At the core of her story is a mélange of serendipity and hard work. Perhaps one of the most candid revelations in this book is that she is no genius, contrary to what her public image would suggest, as can be found in John Updike’s depiction of her in his 2006 novel, Terrorist. She is a self-confessed procrastinator, and has always struggled with standardized assessment tests. She is not as voracious a reader as her academic peers, and has always watched television. She is grateful for affirmative action, believing it to have helped her a great deal in her career. Coming to Stanford seems to have been the end of a series of failures that hard work could not prevent from happening. Being a failed pianist, followed by failed competitive ice-skater, made worse by her inability to find a job after college, led her to believe that there was something better out there.

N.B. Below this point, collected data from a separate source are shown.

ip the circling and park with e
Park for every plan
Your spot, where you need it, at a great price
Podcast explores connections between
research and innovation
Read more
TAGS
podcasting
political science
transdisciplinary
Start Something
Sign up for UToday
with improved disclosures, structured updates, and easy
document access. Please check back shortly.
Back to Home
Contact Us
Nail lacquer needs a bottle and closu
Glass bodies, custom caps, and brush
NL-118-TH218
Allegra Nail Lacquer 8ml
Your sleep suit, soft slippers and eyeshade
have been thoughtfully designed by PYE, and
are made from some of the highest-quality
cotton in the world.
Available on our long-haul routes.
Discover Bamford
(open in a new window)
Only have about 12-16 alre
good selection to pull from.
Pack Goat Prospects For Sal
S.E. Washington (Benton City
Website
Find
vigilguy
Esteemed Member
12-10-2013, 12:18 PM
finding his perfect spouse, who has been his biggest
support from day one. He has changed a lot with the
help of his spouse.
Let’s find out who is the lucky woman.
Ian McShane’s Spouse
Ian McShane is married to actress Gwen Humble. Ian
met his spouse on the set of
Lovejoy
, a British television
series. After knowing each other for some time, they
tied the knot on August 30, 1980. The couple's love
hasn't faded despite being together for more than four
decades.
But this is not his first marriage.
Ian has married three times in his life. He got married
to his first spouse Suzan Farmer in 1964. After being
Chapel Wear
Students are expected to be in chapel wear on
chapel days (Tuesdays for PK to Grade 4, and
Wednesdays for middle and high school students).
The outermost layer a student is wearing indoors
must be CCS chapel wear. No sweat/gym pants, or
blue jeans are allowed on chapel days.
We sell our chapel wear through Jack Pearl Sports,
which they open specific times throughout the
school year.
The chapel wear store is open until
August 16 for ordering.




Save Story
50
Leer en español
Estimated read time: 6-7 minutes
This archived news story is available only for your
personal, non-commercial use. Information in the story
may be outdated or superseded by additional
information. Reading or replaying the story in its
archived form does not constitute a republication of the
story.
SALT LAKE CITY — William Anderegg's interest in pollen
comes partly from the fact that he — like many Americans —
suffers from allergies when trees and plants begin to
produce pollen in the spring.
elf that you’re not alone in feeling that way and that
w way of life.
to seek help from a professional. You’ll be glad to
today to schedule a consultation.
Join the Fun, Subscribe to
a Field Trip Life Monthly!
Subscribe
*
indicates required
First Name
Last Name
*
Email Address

This lack of complacency, coupled with determined optimism, is perhaps what propelled her to a professional life of success and fulfilment. Yet it would be a mistake to forget that in her case, this stems in part from the encouragement her parents gave her throughout this journey. She has admitted to finding writing the chapter about her mother’s untimely death from cancer when she was in her twenties the most difficult part. And the book ends with her struggle to recover from her father’s heart stroke. Her grief comes through as she can sense a ghostly presence whenever she thinks of her parents, a sign of her faith in God as a practicing Presbyterian.

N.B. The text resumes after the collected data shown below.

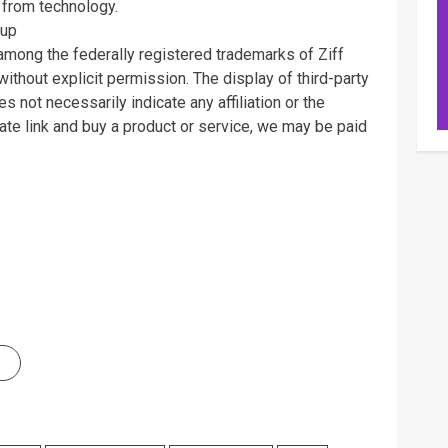
 from technology.
oup
ng the federally registered trademarks of Ziff
ithout explicit permission. The display of third-party
 not necessarily indicate any affiliation or the
ate link and buy a product or service, we may be paid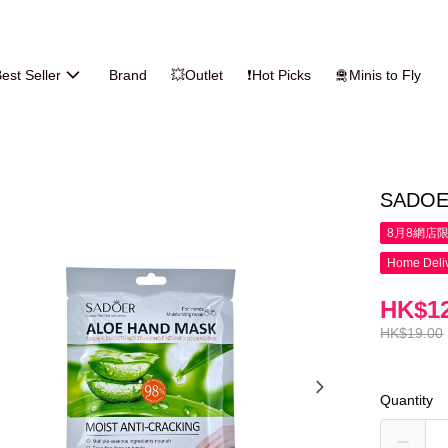
est Seller
Brand
💥Outlet
❗Hot Picks
🛅Minis to Fly
SADOER
8月8網店
Home Deliv
HK$12
HK$19.00
Quantity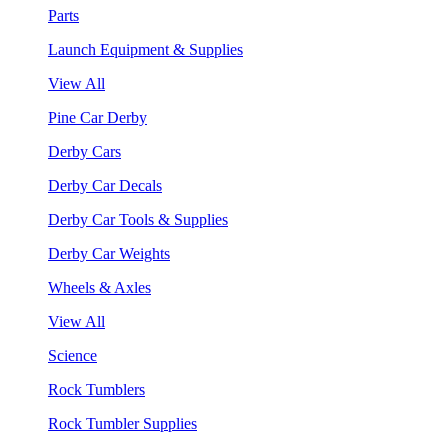
Parts
Launch Equipment & Supplies
View All
Pine Car Derby
Derby Cars
Derby Car Decals
Derby Car Tools & Supplies
Derby Car Weights
Wheels & Axles
View All
Science
Rock Tumblers
Rock Tumbler Supplies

In her adult life, she immerses herself in her career as assistant professor and provost at Stanford University, then as advisor to the 41st and 43rd presidents, George H.W. Bush and later George W. Bush, up until the Florida presidential election recount of 2000. As the book progresses, the reader can see that she becomes less of a dreamer, more of a pragmatist. True, she confesses to holding a grudge for years against the University of Denver for alienating and firing her father in a manner she finds unseemly. Yet she appears to have encountered a hornet’s nest with a Hispanic administrator in her own capacity as provost at Stanford. Resentment is thus slowly ebbed away, and replaced by common sense.

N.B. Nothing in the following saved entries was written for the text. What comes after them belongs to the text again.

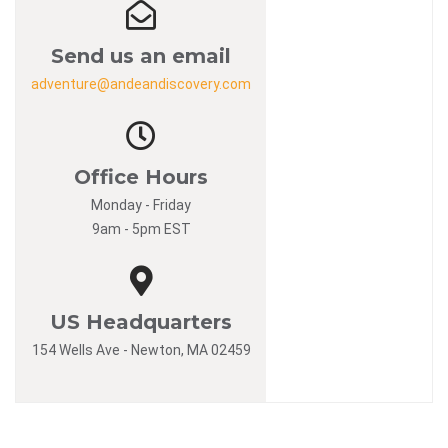
Send us an email
adventure@andeandiscovery.com
Office Hours
Monday - Friday
9am - 5pm EST
US Headquarters
154 Wells Ave - Newton, MA 02459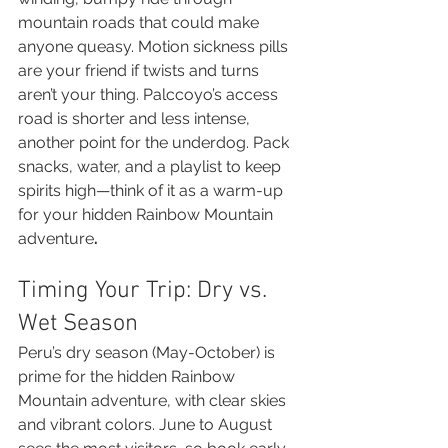
mountain roads that could make 
anyone queasy. Motion sickness pills 
are your friend if twists and turns 
aren’t your thing. Palccoyo’s access 
road is shorter and less intense, 
another point for the underdog. Pack 
snacks, water, and a playlist to keep 
spirits high—think of it as a warm-up 
for your hidden Rainbow Mountain 
adventure
.
Timing Your Trip: Dry vs. 
Wet Season
Peru’s dry season (May-October) is 
prime for the hidden Rainbow 
Mountain adventure, with clear skies 
and vibrant colors. June to August 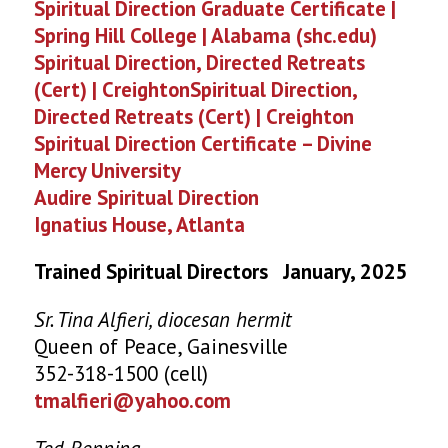
Spiritual Direction Graduate Certificate |
Spring Hill College | Alabama (shc.edu)
Spiritual Direction, Directed Retreats
(Cert) | CreightonSpiritual Direction,
Directed Retreats (Cert) | Creighton
Spiritual Direction Certificate – Divine
Mercy University
Audire Spiritual Direction
Ignatius House, Atlanta
Trained Spiritual Directors January, 2025
Sr. Tina Alfieri, diocesan hermit
Queen of Peace, Gainesville
352-318-1500 (cell)
tmalfieri@yahoo.com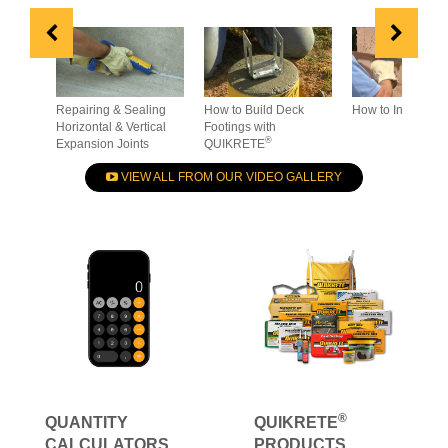
Repairing & Sealing
How to Build Deck
How to Install St
Horizontal & Vertical
Footings with
®
Expansion Joints
QUIKRETE
VIEW ALL FROM OUR VIDEO GALLERY
®
QUANTITY
QUIKRETE
CALCULATORS
PRODUCTS
How much do you
- Technical Data
need?
- Application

Perhaps her many friends and colleagues, for whom she always has a good word to say, also make up for her family. The second book – or third, if we are to take into account the young person’s version of this book – should expound the significance of her professional life at greater length. It will be the ‘’obligatory Secretary of State memoir,’’ as she puts it, opening a window into the White House and the many decisions she had to make while serving in public office. It will be sure to deal with the seminal challenges of 9/11, the Iraq War, the War on Terror and the freedom agenda of compassionate conservatism. For now, this volume is the delightful story of a little girl whose parents had big dreams for her.